Other areas of concern to the HFEA include “incidents,” which happen in about one percent of fertility treatments per year. Incidents are graded thusly:
Grade A involves severe harm to one person (such as a death, being implanted with the wrong embryo or birth of an affected child following genetic testing) or major harm to many (such as the failure of a frozen storage unit containing the embryos of many patients).
Grade B involves serious harm to one person (such as the loss or damage of embryos for one patient) or moderate harm to many (such as sensitive personal data about more than one patient being sent to the wrong recipient).
Grade C involves minor harm, such as one of many eggs being rendered unusable in the laboratory.
In 2016, there was one Grade A incident, 176 Grade B incidents and 325 Grade C incidents. The Grade A incident involved a child born with cystic fibrosis “after the parents had been mistakenly identified as not being carriers of the condition.” Apparently, the test results had not been properly viewed by the clinician treating the couple, nor had the results been transferred to the medical record. Based on what they learned from the “sad event,” the clinic in question now has a policy regarding how abnormal test results are handled by staff, as well as a plan for the clinician to discuss “the meaning and implications of the results with the patient.”

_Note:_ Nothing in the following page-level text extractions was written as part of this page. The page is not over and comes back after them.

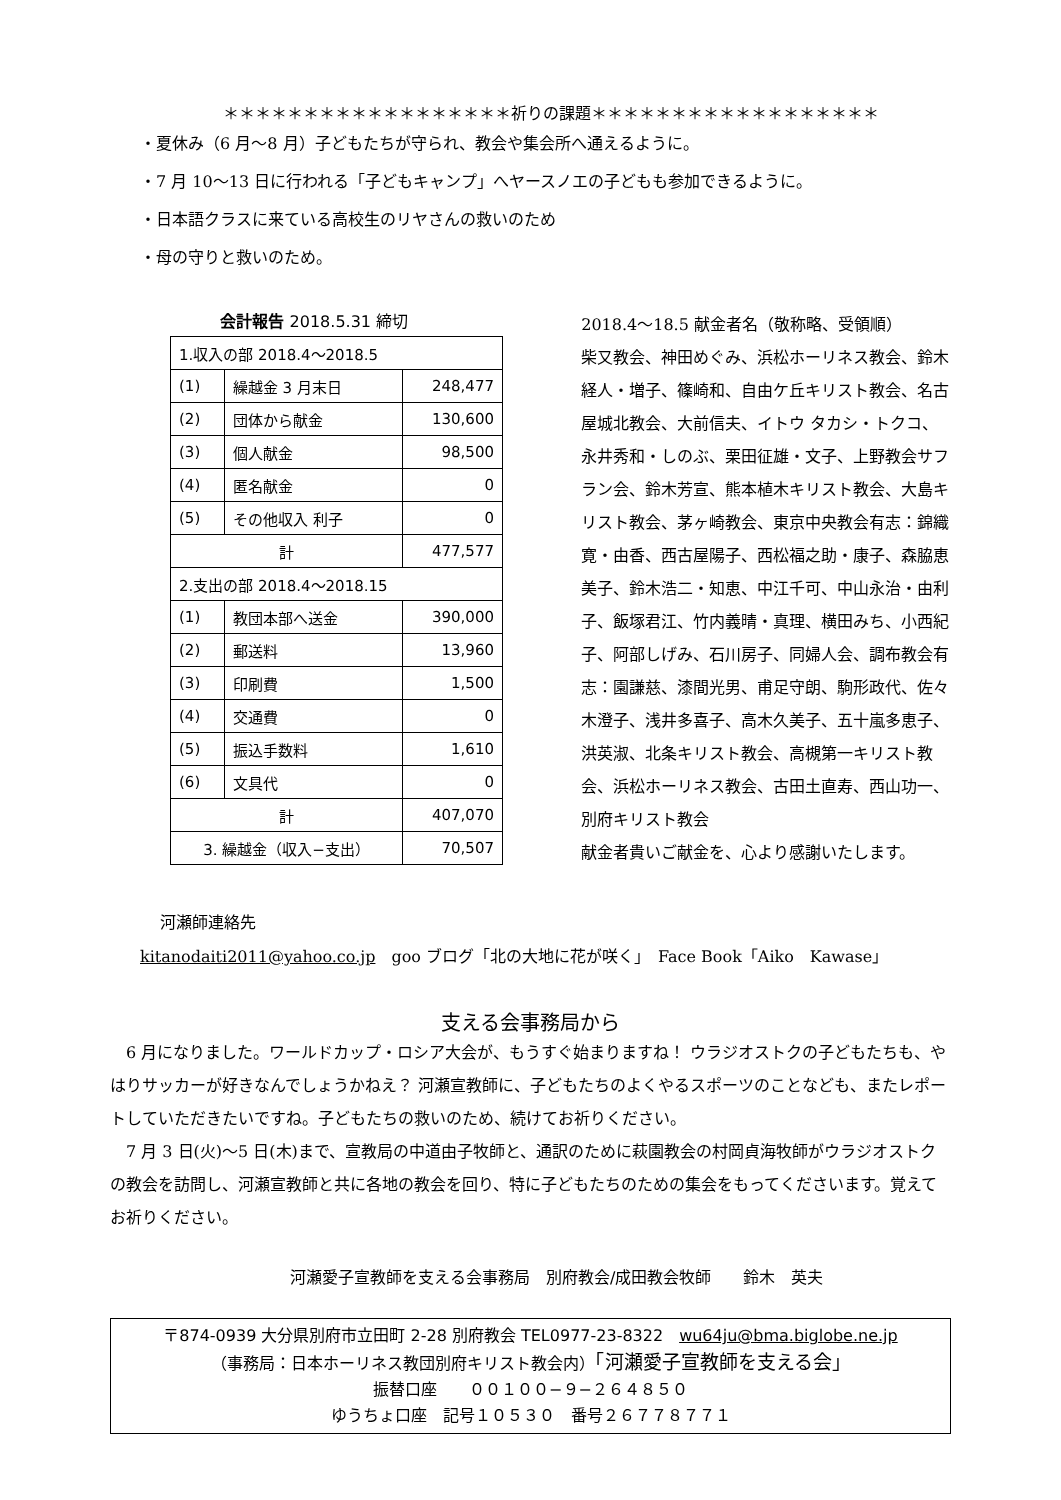＊＊＊＊＊＊＊＊＊＊＊＊＊＊＊＊＊＊祈りの課題＊＊＊＊＊＊＊＊＊＊＊＊＊＊＊＊＊＊
・夏休み（6 月〜8 月）子どもたちが守られ、教会や集会所へ通えるように。
・7 月 10〜13 日に行われる「子どもキャンプ」へヤースノエの子どもも参加できるように。
・日本語クラスに来ている高校生のリヤさんの救いのため
・母の守りと救いのため。
会計報告 2018.5.31 締切
| 1.収入の部 2018.4〜2018.5 | | |
| (1) | 繰越金 3 月末日 | 248,477 |
| (2) | 団体から献金 | 130,600 |
| (3) | 個人献金 | 98,500 |
| (4) | 匿名献金 | 0 |
| (5) | その他収入 利子 | 0 |
| 計 | | 477,577 |
| 2.支出の部 2018.4〜2018.15 | | |
| (1) | 教団本部へ送金 | 390,000 |
| (2) | 郵送料 | 13,960 |
| (3) | 印刷費 | 1,500 |
| (4) | 交通費 | 0 |
| (5) | 振込手数料 | 1,610 |
| (6) | 文具代 | 0 |
| 計 | | 407,070 |
| 3. 繰越金（収入−支出） | | 70,507 |
2018.4〜18.5 献金者名（敬称略、受領順）
柴又教会、神田めぐみ、浜松ホーリネス教会、鈴木経人・増子、篠崎和、自由ケ丘キリスト教会、名古屋城北教会、大前信夫、イトウ タカシ・トクコ、永井秀和・しのぶ、栗田征雄・文子、上野教会サフラン会、鈴木芳宣、熊本植木キリスト教会、大島キリスト教会、茅ヶ崎教会、東京中央教会有志：錦織寛・由香、西古屋陽子、西松福之助・康子、森脇恵美子、鈴木浩二・知恵、中江千可、中山永治・由利子、飯塚君江、竹内義晴・真理、横田みち、小西紀子、阿部しげみ、石川房子、同婦人会、調布教会有志：園謙慈、漆間光男、甫足守朗、駒形政代、佐々木澄子、浅井多喜子、高木久美子、五十嵐多恵子、洪英淑、北条キリスト教会、高槻第一キリスト教会、浜松ホーリネス教会、古田土直寿、西山功一、別府キリスト教会
献金者貴いご献金を、心より感謝いたします。
河瀬師連絡先
kitanodaiti2011@yahoo.co.jp　goo ブログ「北の大地に花が咲く」　Face Book「Aiko　Kawase」
支える会事務局から
　6 月になりました。ワールドカップ・ロシア大会が、もうすぐ始まりますね！ ウラジオストクの子どもたちも、やはりサッカーが好きなんでしょうかねえ？ 河瀬宣教師に、子どもたちのよくやるスポーツのことなども、またレポートしていただきたいですね。子どもたちの救いのため、続けてお祈りください。
　7 月 3 日(火)〜5 日(木)まで、宣教局の中道由子牧師と、通訳のために萩園教会の村岡貞海牧師がウラジオストクの教会を訪問し、河瀬宣教師と共に各地の教会を回り、特に子どもたちのための集会をもってくださいます。覚えてお祈りください。
河瀬愛子宣教師を支える会事務局　別府教会/成田教会牧師　　鈴木　英夫
〒874-0939 大分県別府市立田町 2-28 別府教会 TEL0977-23-8322　wu64ju@bma.biglobe.ne.jp
（事務局：日本ホーリネス教団別府キリスト教会内）「河瀬愛子宣教師を支える会」
振替口座　　００１００−９−２６４８５０
ゆうちょ口座　記号１０５３０　番号２６７７８７７１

The inspection of clinics and laboratories handling gametes and embryos is appropriate, given the existence of these. Having healthy babies is perceived as a laudable goal, and for infertile couples to be able to take home babies seems a reasonable desire. Society does need to be aware of the costs involved, however, and not all of the costs are borne by the commissioning parents. Some of the costs, although perhaps subtle, are borne by society, while others are borne by individual members of society. What happens to the fabric of society when the only babies acceptable are “healthy” or “perfect” babies? This is not a rhetorical question. Imagine you are the boy or girl born with cystic fibrosis and you learn that your birth was called a “sad event” in a national publication.